King Charles III’s coronation date revealed
King Charles III’s coronation will take place May 6, Buckingham Palace announced Tuesday.
The new king, 73, will follow in the footsteps of his ancestors dating back more than 1,000 years when he is officially crowned and anointed at Westminster Abbey.
“The coronation will reflect the monarch’s role today and look towards the future, while being rooted in longstanding traditions and pageantry,” the palace said in a statement.
The religious ceremony, to be conducted by Justin Welby, the archbishop of Canterbury, is set to be less extravagant than the late Queen Elizabeth II’s three-hour coronation in 1953.
In addition to easing up on pomp and circumstance, the guest list for the event is reportedly being cut from 8,000 to 2,000.
Although Charles automatically ascended to the throne upon the death of his mother, Queen Elizabeth, last month, he will officially take sacred vows to the country and the church when he is anointed with holy oil and receives the orb, scepter, and coronation ring at the ceremony.

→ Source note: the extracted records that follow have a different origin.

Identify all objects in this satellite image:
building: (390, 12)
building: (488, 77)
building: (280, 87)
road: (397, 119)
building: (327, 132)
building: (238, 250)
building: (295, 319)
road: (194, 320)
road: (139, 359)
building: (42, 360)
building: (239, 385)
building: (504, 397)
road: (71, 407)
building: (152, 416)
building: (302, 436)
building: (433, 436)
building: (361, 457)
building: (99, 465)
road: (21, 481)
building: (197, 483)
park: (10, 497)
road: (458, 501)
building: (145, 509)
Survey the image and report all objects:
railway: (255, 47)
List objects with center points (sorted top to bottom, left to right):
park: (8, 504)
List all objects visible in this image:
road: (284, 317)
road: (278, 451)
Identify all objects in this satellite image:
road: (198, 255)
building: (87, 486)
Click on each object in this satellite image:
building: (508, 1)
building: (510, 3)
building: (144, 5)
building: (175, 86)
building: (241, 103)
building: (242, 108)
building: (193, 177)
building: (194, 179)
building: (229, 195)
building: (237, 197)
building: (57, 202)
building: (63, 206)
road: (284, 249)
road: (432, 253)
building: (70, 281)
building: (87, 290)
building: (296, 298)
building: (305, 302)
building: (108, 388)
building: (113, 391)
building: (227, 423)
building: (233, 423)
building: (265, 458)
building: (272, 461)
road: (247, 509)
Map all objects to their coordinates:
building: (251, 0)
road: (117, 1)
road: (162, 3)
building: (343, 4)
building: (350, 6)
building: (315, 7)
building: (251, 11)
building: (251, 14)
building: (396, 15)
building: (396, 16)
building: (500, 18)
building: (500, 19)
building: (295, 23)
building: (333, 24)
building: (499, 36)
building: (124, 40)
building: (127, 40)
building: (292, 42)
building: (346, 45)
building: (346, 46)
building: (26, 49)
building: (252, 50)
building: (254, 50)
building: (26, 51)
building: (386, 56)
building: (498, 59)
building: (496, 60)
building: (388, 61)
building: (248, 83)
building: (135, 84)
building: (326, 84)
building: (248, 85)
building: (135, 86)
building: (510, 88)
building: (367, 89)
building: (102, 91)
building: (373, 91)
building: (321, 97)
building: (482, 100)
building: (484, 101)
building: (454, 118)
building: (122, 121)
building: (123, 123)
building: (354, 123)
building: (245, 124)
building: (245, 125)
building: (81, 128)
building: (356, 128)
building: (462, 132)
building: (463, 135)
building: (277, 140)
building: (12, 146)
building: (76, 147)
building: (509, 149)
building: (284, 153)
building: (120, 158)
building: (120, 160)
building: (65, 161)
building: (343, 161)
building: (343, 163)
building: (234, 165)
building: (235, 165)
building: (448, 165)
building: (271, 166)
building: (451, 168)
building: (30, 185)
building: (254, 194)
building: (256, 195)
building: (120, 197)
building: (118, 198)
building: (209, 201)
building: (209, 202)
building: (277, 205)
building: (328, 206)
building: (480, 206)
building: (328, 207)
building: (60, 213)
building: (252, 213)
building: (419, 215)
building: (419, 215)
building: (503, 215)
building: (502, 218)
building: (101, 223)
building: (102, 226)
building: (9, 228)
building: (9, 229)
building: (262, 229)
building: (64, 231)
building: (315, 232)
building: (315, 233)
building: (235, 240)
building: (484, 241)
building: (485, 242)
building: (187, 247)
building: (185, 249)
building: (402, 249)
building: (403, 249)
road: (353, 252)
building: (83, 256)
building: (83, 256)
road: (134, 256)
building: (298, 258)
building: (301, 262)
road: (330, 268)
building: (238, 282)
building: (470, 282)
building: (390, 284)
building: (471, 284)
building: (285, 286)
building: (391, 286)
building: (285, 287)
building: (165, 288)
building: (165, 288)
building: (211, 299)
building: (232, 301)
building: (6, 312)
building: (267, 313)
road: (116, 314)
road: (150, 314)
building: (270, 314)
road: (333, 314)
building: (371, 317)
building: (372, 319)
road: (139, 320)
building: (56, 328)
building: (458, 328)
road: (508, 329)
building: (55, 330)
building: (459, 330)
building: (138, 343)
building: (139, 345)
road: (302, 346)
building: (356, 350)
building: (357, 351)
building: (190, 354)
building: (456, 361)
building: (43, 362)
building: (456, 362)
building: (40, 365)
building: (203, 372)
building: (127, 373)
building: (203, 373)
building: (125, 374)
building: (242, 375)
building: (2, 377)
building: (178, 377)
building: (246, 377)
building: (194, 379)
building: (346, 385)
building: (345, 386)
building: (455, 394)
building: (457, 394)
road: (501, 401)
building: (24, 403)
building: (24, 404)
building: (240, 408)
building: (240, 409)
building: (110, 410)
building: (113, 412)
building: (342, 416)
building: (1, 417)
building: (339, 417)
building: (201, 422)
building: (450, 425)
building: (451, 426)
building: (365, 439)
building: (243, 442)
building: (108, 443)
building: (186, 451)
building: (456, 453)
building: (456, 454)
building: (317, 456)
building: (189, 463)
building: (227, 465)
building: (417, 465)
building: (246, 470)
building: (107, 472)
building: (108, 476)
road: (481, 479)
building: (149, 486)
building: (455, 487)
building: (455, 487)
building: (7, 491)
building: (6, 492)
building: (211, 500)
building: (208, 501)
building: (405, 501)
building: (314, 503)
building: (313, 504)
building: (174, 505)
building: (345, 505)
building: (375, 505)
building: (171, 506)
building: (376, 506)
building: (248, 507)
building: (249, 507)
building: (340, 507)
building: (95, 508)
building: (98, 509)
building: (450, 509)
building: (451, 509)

His wife, Camilla, will also be crowned Queen Consort.
King Charles and his son William, Prince of Wales, are said to be mindful of the optics of an opulent ceremony as Britain faces a looming cost-of-living crisis.
“The idea of this very opulent coronation coming on the back of a winter of austerity, cost-of-living crisis, but also, I think, a sense that having thousands of foreign dignitaries flying in on airplanes that guzzle oil and petrol or whatever they guzzle to the coronation of the environment-loving monarch— all of those things could chime very awkwardly,” Anna Whitelock, a historian at City University London, told the BBC.
The official planning, known as Operation Golden Orb, will reportedly take these concerns into account.
King Charles is expected to sign a formal proclamation confirming the date at a meeting of his Privy Council later this year.